Und dann kamen die persischen Priester schließlich in dem kleinen Dorf Bethlehem an, folgten dem Stern, bis er schließlich über dem Haus schien, in dem das Christuskind zu finden war. Von einem Haus spricht St. Matthäus hier, immerhin. Irgendwie scheinen Joseph und Maria mit dem Kind in den Tagen nach der Geburt doch aus dem Ziegenstall wieder herausgekommen zu sein, denn so fürchterlich romantisch war das dort für sie ganz sicher nicht. Aber auch dieses Haus, in dem die Weisen nun Christus finden, hatte ganz sicher nichts Palastähnliches an sich.
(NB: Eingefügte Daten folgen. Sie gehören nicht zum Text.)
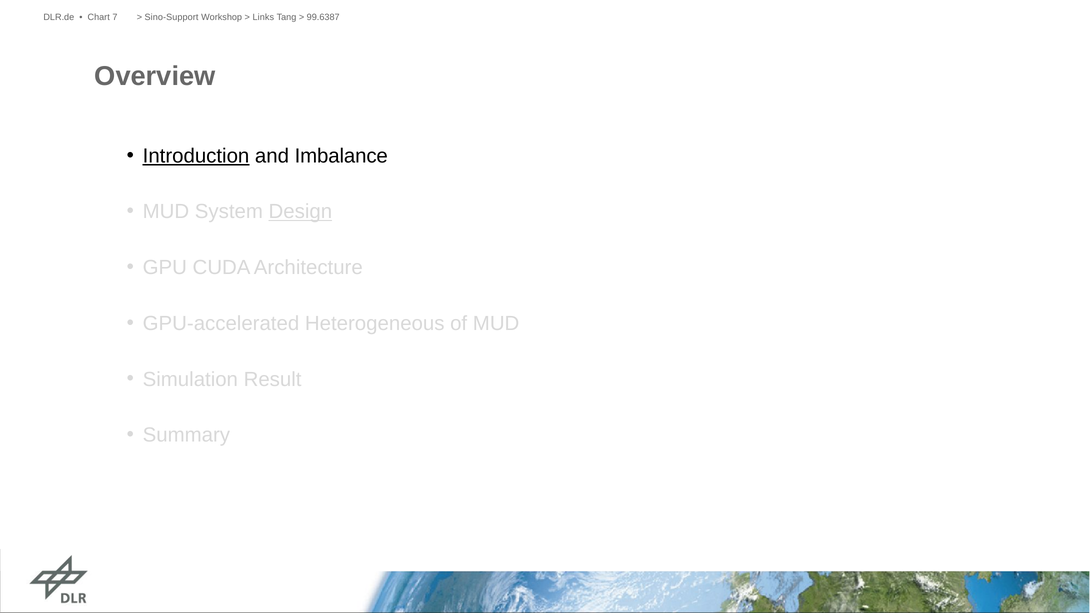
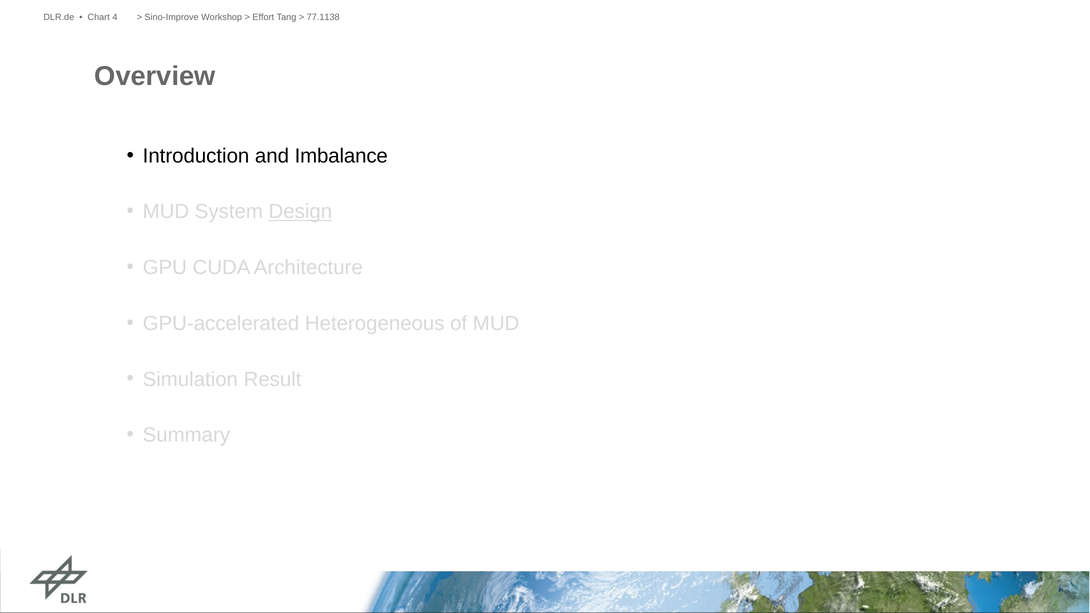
7: 7 -> 4
Sino-Support: Sino-Support -> Sino-Improve
Links: Links -> Effort
99.6387: 99.6387 -> 77.1138
Introduction underline: present -> none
Es bestand vermutlich nur aus einem Raum, in dessen Ecke irgendwo Maria mit ihrem Kind saß. Völlig deplaziert schienen die Priester da mit ihren Riesengeschenken zu sein, mit dem Gold, dem Weihrauch, der Myrrhe. An einem Königshof hätte man damit Eindruck machen können; aber was brauchte dieses junge Mädchen mit dem kleinen Kind denn solche Reichtümer? Ja, sollte dieses mickrige Haus mit seinen so unscheinbaren Bewohnern allen Ernstes das wahre Ziel der Reise der persischen Priester sein? Oder hatten sie sich am Ende doch total geirrt?
Nein, die Priester lassen sich nicht beirren, auch nicht von der Armseligkeit dessen, was sie hier sehen und vorfinden. Voll großer Freude gehen sie in das Haus und fallen vor diesem Kind zu Boden, vor diesem Kind, dem man doch überhaupt nicht ansehen konnte, dass es mehr war als bloß irgendeines der vielen anderen Kinder in Bethlehem. Ja, ein Wunder, ein geradezu unfassliches Wunder ist es, dass die Weisen dieses Kind als ihren Gott anbeten.
Und nichts Anderes geschieht nun auch hier in unserer Gemeinde immer und immer wieder. Was kann man hier in der Kirche eigentlich schon groß sehen? Einen zappelnden Pastor auf der Kanzel, ein paar Brotstückchen und ein Kelch mit Wein auf dem Altar. Wahrlich nichts Beeindruckendes, nichts, was uns beim Anblick gleich auf die Knie sinken lassen sollte. Doch wir tun’s trotzdem, fallen auf die Knie, wenn es uns denn körperlich irgend möglich ist, beten den an, auf den der Pastor mit seinen oftmals so dürftigen Worten verweist, beten den an, der in den armseligen Gestalten von Brot und Wein tatsächlich auch bei uns gegenwärtig ist. Und indem wir ihn anbeten, vor ihm niederfallen, verändert sich tatsächlich etwas in unserem Leben, wie damals bei den Weisen auch: Wichtig ist nicht mehr, was wir besitzen, was wir im Leben erreichen, wichtig ist nicht mehr, was wir für eine Stellung, was wir für einen Titel haben. Wichtig ist einzig und allein, dass wir den vor uns haben, der allein die Erfüllung unseres Lebens darstellt und dem wir uns darum gerne zur Verfügung stellen mit allem, was wir haben und sind.
Nein, es ist wirklich nicht zu begreifen, dass wir tun, was wir hier tun, dass wir allen Ernstes in einem Stück Brot und in einem Schluck Wein unseren Herrn und Gott erkennen. Ein Wunder ist es; und doch erfahren wir selber darin immer wieder neu das höchste Glück unseres Lebens, einen Vorgeschmack dessen, was uns schließlich am Ziel unseres Lebens erwartet. Unfassliche Wunder sind geschehen, die uns hierher an den Altar, an die Krippe Christi geführt haben. Ja, darüber können wir nur staunen, dafür können wir ihn, Christus, nur anbeten – jetzt hier im Gottesdienst und einmal in alle Ewigkeit! Amen.